Exercise details — Reproduce the material below character for character, from its opening line through the line containing "text 2- Descompacte", including both of those lines.

Data for processing —
>> START

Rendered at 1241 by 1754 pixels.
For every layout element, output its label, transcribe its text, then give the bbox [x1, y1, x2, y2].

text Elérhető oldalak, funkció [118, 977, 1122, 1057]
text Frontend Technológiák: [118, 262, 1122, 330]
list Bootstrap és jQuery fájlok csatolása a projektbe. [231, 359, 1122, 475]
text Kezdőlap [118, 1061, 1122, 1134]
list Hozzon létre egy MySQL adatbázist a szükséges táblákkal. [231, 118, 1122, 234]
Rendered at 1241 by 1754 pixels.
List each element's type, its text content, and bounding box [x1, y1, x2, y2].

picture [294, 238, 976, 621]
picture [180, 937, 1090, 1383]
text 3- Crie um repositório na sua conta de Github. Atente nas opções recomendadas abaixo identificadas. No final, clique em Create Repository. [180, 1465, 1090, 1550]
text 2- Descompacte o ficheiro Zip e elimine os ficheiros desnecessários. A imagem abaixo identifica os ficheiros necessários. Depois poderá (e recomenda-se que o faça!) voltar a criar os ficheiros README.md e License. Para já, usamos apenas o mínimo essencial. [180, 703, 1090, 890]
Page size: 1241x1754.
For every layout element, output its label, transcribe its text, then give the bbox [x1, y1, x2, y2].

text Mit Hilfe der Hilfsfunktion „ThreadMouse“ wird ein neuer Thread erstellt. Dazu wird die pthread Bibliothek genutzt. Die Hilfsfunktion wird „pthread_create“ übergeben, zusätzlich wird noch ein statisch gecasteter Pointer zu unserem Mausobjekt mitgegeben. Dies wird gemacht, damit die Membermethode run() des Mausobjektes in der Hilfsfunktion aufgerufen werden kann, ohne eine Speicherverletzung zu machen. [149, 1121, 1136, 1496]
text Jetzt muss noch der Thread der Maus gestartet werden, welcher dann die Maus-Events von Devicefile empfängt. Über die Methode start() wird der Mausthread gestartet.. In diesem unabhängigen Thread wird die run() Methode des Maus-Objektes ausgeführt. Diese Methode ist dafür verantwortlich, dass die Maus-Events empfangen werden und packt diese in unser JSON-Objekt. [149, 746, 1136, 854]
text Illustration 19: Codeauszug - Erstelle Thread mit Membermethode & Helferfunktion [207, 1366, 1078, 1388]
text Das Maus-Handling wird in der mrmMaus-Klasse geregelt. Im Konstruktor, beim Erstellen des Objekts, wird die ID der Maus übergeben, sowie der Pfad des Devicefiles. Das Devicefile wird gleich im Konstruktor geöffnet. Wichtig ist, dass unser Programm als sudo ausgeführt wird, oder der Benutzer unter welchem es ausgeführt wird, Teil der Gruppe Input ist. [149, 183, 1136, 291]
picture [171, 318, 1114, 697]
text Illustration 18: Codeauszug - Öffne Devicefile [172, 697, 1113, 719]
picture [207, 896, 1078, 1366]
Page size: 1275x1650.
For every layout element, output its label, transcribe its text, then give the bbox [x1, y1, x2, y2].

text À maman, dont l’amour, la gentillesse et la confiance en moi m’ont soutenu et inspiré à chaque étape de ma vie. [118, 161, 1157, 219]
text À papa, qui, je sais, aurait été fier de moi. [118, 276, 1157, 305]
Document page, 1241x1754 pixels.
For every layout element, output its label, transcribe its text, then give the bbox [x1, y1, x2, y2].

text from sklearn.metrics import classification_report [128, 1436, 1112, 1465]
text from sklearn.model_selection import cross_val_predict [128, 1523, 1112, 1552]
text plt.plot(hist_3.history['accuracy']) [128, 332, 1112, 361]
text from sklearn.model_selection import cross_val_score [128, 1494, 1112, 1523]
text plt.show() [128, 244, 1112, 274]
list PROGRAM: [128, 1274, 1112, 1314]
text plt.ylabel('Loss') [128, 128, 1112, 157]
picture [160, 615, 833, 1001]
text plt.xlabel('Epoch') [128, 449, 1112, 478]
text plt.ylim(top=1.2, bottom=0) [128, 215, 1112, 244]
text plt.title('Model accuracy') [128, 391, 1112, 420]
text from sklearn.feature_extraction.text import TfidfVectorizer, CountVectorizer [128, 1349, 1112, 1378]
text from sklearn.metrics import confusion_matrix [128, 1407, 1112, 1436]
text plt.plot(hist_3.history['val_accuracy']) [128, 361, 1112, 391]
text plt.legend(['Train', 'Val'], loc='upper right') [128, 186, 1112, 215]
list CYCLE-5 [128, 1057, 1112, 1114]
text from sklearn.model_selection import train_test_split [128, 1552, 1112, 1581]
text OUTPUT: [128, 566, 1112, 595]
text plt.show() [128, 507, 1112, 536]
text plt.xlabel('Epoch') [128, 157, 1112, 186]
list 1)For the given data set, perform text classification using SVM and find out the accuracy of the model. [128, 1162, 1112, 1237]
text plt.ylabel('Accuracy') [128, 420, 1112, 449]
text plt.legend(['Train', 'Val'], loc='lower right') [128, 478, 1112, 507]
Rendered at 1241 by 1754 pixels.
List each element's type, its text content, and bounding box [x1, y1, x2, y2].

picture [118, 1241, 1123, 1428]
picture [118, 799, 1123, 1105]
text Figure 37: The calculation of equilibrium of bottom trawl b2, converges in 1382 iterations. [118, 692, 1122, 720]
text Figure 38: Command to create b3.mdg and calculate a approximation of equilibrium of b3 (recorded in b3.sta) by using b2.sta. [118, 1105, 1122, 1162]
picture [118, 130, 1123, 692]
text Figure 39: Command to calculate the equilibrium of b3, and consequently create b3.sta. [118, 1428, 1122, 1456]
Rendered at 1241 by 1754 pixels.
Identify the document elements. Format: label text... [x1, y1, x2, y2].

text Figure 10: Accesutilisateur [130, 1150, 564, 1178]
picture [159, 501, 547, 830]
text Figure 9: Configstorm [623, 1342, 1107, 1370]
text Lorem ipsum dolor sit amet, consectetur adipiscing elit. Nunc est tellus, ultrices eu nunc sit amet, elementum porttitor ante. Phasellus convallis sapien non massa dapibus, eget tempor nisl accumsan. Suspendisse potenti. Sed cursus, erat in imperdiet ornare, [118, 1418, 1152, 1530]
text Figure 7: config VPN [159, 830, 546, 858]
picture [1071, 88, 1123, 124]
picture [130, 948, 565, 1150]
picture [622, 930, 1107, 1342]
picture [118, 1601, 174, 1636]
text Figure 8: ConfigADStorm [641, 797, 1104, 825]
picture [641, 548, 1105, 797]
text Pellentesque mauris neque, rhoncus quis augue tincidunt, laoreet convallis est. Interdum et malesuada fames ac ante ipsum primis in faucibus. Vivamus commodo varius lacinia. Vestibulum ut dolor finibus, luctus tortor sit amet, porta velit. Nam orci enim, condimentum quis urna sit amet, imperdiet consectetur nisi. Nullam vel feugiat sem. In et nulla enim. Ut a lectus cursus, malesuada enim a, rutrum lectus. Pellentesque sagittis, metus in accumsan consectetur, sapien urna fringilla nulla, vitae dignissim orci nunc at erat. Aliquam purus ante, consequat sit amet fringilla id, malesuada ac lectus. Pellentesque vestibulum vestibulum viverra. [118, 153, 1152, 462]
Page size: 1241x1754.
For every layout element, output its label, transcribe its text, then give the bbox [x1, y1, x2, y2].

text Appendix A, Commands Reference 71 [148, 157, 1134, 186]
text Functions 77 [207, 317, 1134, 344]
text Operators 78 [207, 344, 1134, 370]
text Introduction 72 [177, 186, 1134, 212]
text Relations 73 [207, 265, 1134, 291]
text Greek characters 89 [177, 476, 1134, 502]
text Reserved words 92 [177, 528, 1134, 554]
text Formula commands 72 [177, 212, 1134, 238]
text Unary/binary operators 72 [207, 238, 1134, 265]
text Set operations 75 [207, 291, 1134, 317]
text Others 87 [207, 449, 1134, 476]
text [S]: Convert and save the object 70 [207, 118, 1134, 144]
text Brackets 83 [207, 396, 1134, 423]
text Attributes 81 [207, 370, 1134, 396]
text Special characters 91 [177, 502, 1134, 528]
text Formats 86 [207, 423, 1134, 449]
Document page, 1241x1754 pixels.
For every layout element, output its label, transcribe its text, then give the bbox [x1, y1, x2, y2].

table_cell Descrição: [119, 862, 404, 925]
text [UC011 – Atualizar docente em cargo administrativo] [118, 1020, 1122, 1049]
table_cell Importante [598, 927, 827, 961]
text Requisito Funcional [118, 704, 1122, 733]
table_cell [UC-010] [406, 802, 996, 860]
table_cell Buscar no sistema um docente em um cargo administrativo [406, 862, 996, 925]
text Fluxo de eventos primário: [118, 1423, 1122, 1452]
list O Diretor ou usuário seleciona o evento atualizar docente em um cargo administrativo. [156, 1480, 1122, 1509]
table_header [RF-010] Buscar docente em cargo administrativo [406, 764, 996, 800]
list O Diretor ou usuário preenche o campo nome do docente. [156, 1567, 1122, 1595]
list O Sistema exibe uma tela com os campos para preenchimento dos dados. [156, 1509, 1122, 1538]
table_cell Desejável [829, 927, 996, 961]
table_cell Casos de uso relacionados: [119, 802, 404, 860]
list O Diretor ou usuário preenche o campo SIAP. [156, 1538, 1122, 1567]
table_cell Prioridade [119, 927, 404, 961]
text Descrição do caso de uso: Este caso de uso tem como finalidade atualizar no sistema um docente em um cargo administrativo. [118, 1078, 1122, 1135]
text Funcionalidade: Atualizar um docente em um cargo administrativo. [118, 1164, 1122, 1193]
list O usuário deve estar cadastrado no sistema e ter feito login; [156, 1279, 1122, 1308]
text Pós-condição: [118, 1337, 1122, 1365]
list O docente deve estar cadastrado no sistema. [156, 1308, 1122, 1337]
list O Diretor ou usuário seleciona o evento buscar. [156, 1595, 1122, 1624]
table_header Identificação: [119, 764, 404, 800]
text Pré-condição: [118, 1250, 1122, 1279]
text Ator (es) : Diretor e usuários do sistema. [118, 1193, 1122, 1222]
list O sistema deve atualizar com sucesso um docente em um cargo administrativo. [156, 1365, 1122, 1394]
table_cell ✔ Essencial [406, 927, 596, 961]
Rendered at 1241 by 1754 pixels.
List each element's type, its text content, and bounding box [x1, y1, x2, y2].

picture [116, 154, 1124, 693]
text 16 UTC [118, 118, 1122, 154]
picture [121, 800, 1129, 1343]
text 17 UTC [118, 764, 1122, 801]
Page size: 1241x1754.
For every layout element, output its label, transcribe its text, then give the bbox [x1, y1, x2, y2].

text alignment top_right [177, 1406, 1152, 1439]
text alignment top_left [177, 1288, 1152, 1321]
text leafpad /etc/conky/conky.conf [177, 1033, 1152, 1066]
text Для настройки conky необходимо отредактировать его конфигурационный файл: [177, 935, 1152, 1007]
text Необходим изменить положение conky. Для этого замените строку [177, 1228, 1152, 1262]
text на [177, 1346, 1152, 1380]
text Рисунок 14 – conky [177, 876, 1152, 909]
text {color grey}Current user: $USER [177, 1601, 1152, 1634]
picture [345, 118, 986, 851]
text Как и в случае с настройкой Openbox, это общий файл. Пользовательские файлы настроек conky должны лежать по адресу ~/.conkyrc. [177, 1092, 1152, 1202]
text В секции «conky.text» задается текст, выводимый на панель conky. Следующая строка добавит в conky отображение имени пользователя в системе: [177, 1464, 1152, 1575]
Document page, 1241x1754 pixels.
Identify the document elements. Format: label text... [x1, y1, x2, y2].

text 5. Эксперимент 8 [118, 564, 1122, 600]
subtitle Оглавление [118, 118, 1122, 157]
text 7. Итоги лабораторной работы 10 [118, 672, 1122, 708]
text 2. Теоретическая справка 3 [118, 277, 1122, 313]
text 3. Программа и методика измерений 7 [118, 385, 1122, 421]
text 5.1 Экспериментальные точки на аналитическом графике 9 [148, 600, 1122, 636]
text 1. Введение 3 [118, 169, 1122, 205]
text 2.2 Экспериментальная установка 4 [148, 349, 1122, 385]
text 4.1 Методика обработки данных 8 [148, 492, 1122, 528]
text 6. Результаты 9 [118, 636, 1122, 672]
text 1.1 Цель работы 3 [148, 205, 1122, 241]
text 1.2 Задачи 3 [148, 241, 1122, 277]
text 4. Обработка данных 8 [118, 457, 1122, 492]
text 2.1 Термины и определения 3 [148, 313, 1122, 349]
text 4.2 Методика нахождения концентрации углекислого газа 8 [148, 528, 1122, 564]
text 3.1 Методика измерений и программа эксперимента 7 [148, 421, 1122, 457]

>> END

Finished answer —
Rendered at 1241 by 1754 pixels.
For every layout element, output its label, transcribe its text, then give the bbox [x1, y1, x2, y2].

text Elérhető oldalak, funkció [118, 977, 1122, 1057]
text Frontend Technológiák: [118, 262, 1122, 330]
list Bootstrap és jQuery fájlok csatolása a projektbe. [231, 359, 1122, 475]
text Kezdőlap [118, 1061, 1122, 1134]
list Hozzon létre egy MySQL adatbázist a szükséges táblákkal. [231, 118, 1122, 234]
Rendered at 1241 by 1754 pixels.
List each element's type, its text content, and bounding box [x1, y1, x2, y2].

picture [294, 238, 976, 621]
picture [180, 937, 1090, 1383]
text 3- Crie um repositório na sua conta de Github. Atente nas opções recomendadas abaixo identificadas. No final, clique em Create Repository. [180, 1465, 1090, 1550]
text 2- Descompacte o ficheiro Zip e elimine os ficheiros desnecessários. A imagem abaixo identifica os ficheiros necessários. Depois poderá (e recomenda-se que o faça!) voltar a criar os ficheiros README.md e License. Para já, usamos apenas o mínimo essencial. [180, 703, 1090, 890]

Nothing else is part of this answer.